• _Problem to solve_:
Give back word for word the lines of the records, starting with the line that contains "0.00 to 0.05" and going on through the end of the records. Leave the pictures out of your answer.

• _Records_:
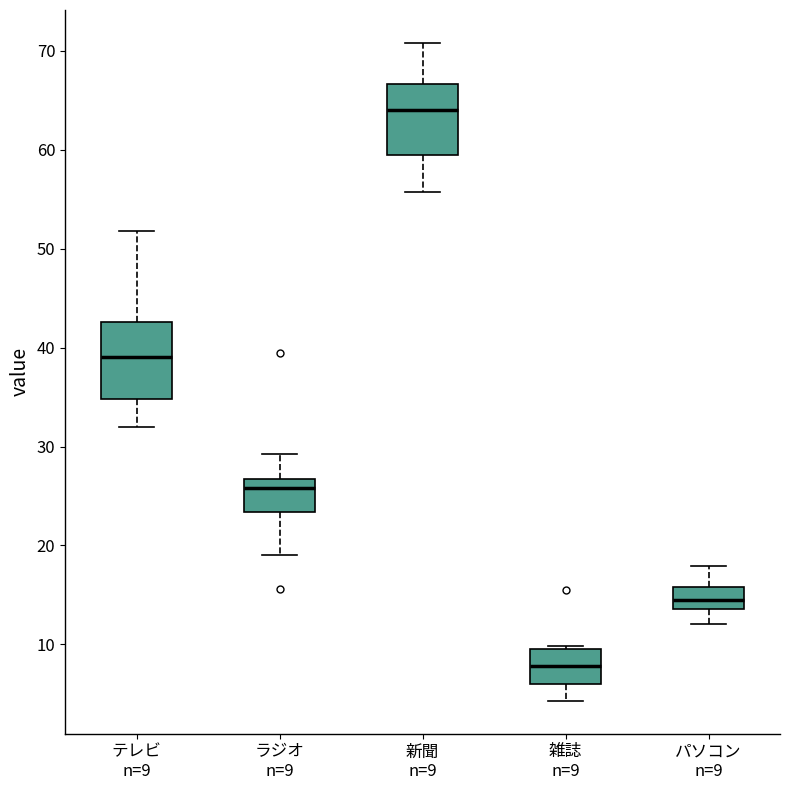

Which box's median line is the highest?

新聞 n=9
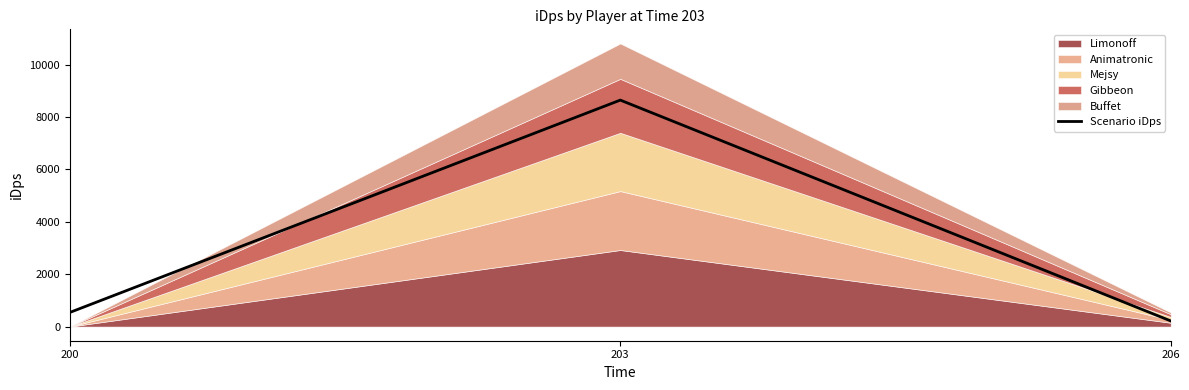

The value at 203 is 8644.1. True or false?

True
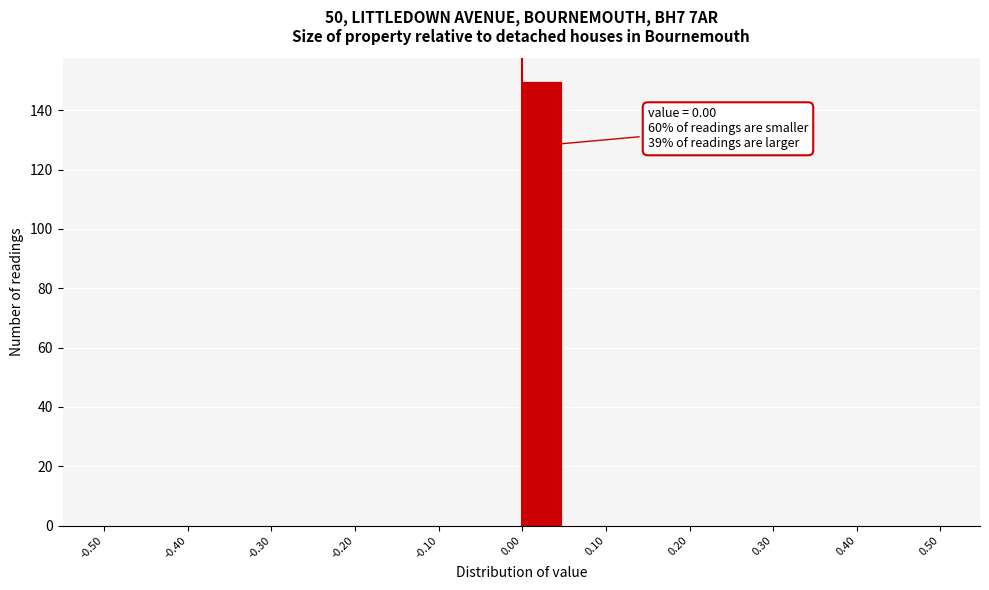

Which range on the x-axis has the tallest bar?

0.00 to 0.05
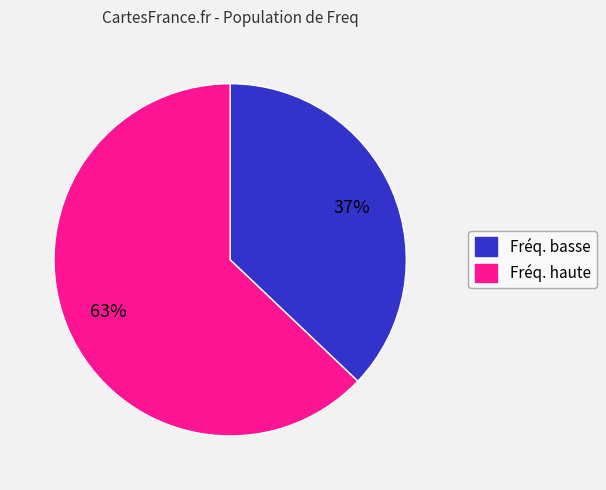

Is there a majority slice in this chart?

Yes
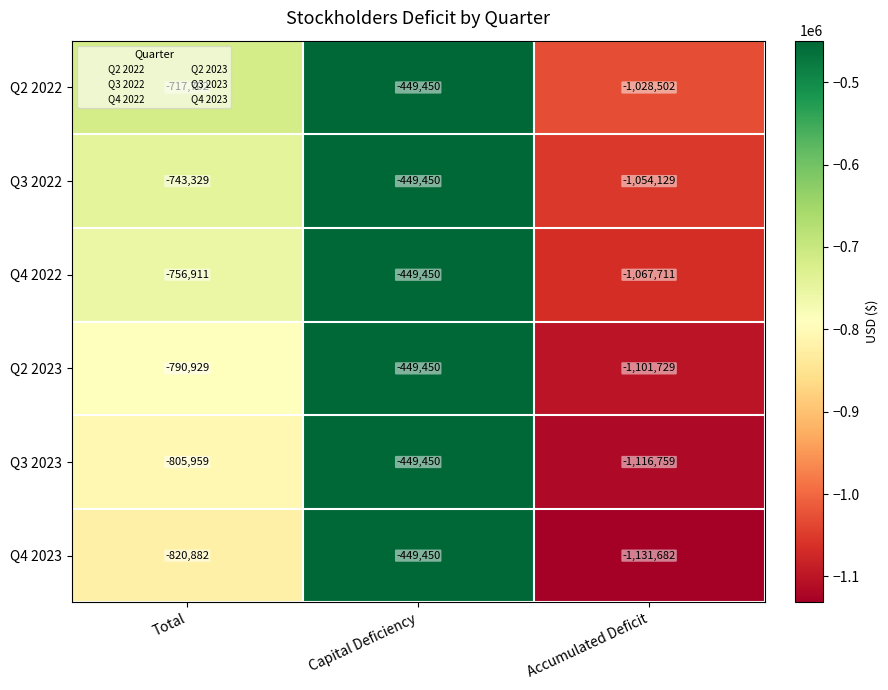

Which series has the largest total across all categories?

Q2 2022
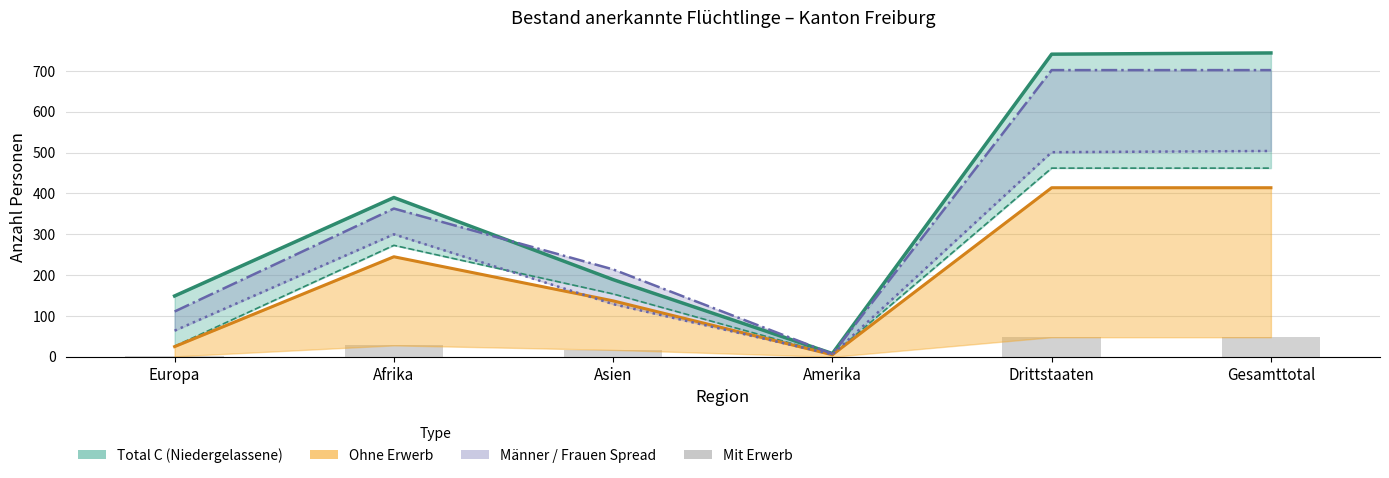

At which label does the data first exceed 28?

Drittstaaten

• _Exercise result_:
0.00 to 0.05

Is there a majority slice in this chart?

Yes

Which series has the largest total across all categories?

Q2 2022

At which label does the data first exceed 28?

Drittstaaten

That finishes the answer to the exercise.